1993 novel by Zohour Wanese

Lonjah and the Ogre (Arabic: لونجة والغول) is a novel by Algerian writer Zohour Wanese. It is ranked as one of the 100 best Arabic novels of the 20th century chosen by the Book Union. The novel recalls the values of struggle and the supremacy of Islamic values, and also presents historical, political and social issues, by narrating the events of life and the Algerian Revolution. It dealt with Algerian folklore as well.

== Summary ==
The novel shows the situation of Algeria before and during the war, and it focuses on a poor family, through which the novel shows the poverty, deprivation, and sadness that most people were suffering from, in order to make Algeria the "second home of the French", people were deprived from their freedom and resources.

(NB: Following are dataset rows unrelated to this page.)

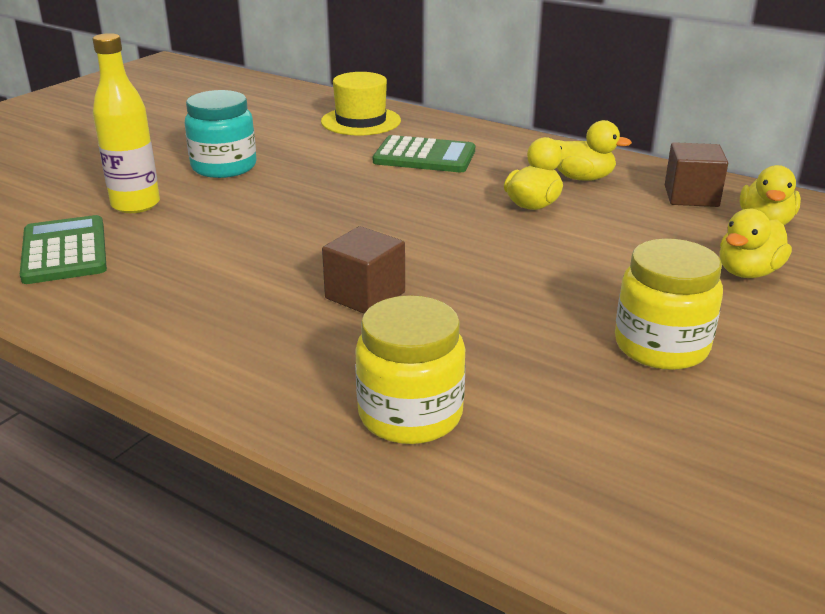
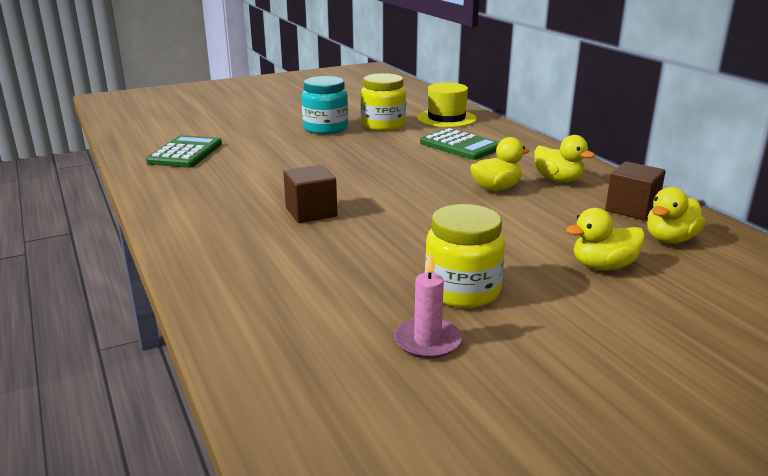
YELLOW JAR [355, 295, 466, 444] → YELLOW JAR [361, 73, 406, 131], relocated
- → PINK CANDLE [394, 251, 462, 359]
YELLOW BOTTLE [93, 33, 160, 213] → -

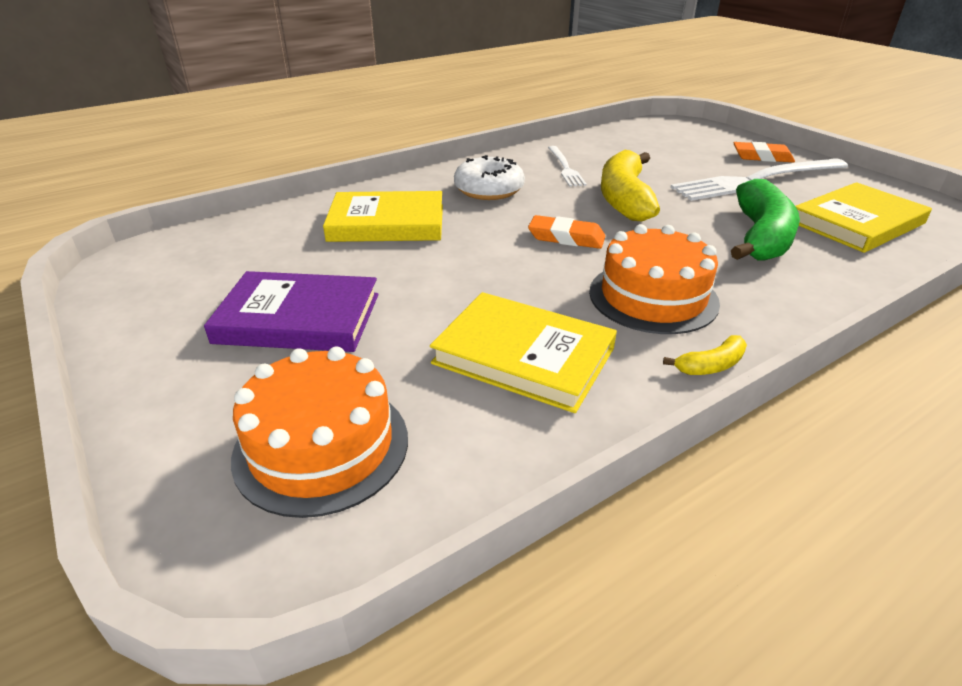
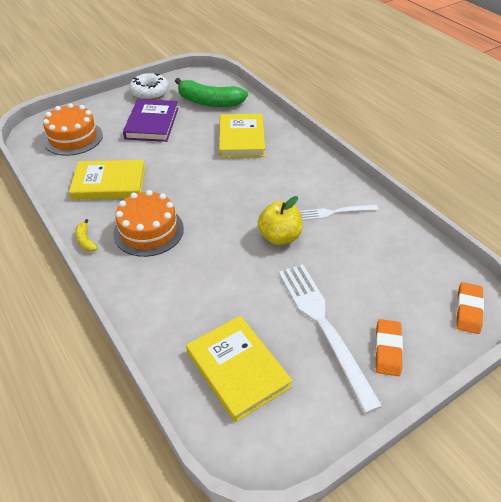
YELLOW BOOK [430, 292, 617, 413] → YELLOW BOOK [69, 160, 145, 200], 60 degrees clockwise
WHITE DONUT [454, 155, 525, 200] → WHITE DONUT [129, 73, 169, 100], relocated
GREEN BANANA [731, 179, 800, 260] → GREEN BANANA [175, 78, 248, 107], relocated
YELLOW BANANA [601, 150, 660, 221] → YELLOW APPLE [258, 196, 303, 245]
ORANGE ERASER [528, 215, 605, 249] → ORANGE ERASER [456, 282, 484, 334], relocated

Zhour was able to make the main character of the novel a symbol of Algeria. “Malekah” the hero of the story, who lived under difficult conditions, and suffers from adversity and lack of independence, until the day came when they couldn't take their strige anymore. Algerian people decided to revolt, rejecting all kinds of harm and humiliation under which they lives, and thusly the Algerian people were given independence.